**Pruébalo**
Retoma, por favor, el texto sobre el taller de tonelería de Mariano Pérez y continúalo a partir de su última frase.

El interior de su taller.

El taller de Cueto en el que trabaja mañanas y tardes no es su primer establecimiento. Hace años, Mariano Pérez montó un taller de tonelería “muy grande”, con la intención de vender fuera de Cantabria, pero el negocio no cumplió sus expectativas empresariales y prefirió decantarse por un local más pequeño.

Pese a ello, la tonelería tiene cada vez más demanda, especialmente en comunidades como Andalucía, donde proliferan grandes compañías industrializadas, y en La Rioja, una tierra con más de medio millar de bodegas. “Me aseguraban trabajo allí, porque prácticamente ha desaparecido la figura de tonelero, pero yo ya tengo mi vida aquí y a esta edad cuesta más dejarlo todo”, confiesa.

Pérez lamenta que en las tonelerías de gran tamaño no haya ya toneleros sino operarios que conocen el proceso de fabricación de las barricas, pero no cómo cambiar una duela.

[Entradas de datos almacenadas]
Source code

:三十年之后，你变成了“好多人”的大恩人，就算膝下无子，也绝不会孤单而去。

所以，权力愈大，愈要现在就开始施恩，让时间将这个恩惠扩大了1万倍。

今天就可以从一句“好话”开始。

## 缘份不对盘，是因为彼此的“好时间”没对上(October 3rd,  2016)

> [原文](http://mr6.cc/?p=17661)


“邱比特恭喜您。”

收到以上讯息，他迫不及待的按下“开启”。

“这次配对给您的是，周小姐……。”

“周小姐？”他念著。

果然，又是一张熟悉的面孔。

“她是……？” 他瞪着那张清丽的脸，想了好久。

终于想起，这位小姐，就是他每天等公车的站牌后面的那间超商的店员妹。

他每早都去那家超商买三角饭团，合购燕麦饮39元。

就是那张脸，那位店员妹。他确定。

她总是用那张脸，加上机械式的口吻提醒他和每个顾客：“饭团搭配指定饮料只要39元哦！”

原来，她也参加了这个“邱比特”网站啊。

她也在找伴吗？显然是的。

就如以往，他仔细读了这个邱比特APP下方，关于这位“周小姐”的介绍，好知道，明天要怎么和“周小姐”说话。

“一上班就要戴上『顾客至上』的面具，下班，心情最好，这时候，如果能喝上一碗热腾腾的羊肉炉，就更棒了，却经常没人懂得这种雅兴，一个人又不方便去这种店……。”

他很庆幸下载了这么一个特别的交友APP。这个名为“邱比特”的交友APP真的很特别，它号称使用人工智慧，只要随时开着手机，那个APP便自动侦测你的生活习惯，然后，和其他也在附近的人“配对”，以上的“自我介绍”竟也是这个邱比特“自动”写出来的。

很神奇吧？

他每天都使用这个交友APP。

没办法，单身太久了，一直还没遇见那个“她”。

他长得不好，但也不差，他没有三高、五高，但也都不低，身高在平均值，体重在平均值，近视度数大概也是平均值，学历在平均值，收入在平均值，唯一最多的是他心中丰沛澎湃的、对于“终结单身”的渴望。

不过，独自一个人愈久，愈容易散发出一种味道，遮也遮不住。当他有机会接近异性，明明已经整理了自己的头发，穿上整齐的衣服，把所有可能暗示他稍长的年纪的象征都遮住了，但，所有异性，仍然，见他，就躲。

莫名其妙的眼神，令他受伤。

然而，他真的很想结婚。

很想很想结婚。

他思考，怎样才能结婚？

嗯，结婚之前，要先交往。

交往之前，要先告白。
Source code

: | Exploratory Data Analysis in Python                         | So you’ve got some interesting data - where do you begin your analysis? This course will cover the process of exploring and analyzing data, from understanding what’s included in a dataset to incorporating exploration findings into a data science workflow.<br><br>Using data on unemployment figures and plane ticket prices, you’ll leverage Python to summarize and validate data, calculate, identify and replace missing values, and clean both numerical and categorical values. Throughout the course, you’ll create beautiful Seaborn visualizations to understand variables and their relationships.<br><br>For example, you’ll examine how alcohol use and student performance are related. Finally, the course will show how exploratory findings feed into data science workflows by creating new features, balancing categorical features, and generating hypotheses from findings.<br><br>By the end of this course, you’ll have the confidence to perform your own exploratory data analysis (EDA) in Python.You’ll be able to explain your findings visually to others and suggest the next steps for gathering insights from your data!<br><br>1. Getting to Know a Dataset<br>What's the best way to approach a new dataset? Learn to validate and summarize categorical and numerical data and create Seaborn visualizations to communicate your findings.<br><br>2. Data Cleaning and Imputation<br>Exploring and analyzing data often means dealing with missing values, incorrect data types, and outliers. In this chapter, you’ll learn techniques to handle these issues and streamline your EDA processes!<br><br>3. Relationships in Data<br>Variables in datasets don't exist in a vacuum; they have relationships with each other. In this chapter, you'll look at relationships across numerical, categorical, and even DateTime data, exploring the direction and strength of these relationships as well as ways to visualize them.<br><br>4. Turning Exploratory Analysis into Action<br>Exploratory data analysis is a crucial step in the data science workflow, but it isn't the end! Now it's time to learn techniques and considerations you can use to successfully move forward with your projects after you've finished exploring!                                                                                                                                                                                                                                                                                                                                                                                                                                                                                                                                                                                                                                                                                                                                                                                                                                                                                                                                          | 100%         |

**Respuesta al ejercicio**
La decadencia de una tradición

Antes de la Guerra Civil, las barricas también tenían una gran demanda en el transporte marítimo y por ferrocarril y, hasta ser sustituidas por los envases de plástico y de cristal, era común utilizarlas en las tiendas de ultramarinos para la venta a granel. “En las casas también había otro tipo de envase de madera conocido como herradas para mantener el agua fresca”, recuerda.

Mariano no tiene muchas esperanzas en que se produzca un relevo generacional, pero no lo da todo por perdido. De hecho, reconoce que le encantaría impulsar una escuela-taller para evitar que su profesión, tan demandada antaño, caiga en el olvido. Allí podría transmitir a los alumnos el entusiasmo con que sigue afrontando su trabajo: “Convertir una tabla en un recipiente y ver que echas líquido y no se pierde nada, aún me flipa”, sentencia.

El artesano, orgulloso de su trayectoria, recuerda que, aunque estudió Formación Profesional Agraria en Heras, “siempre me he dedicado a la música y a la madera”.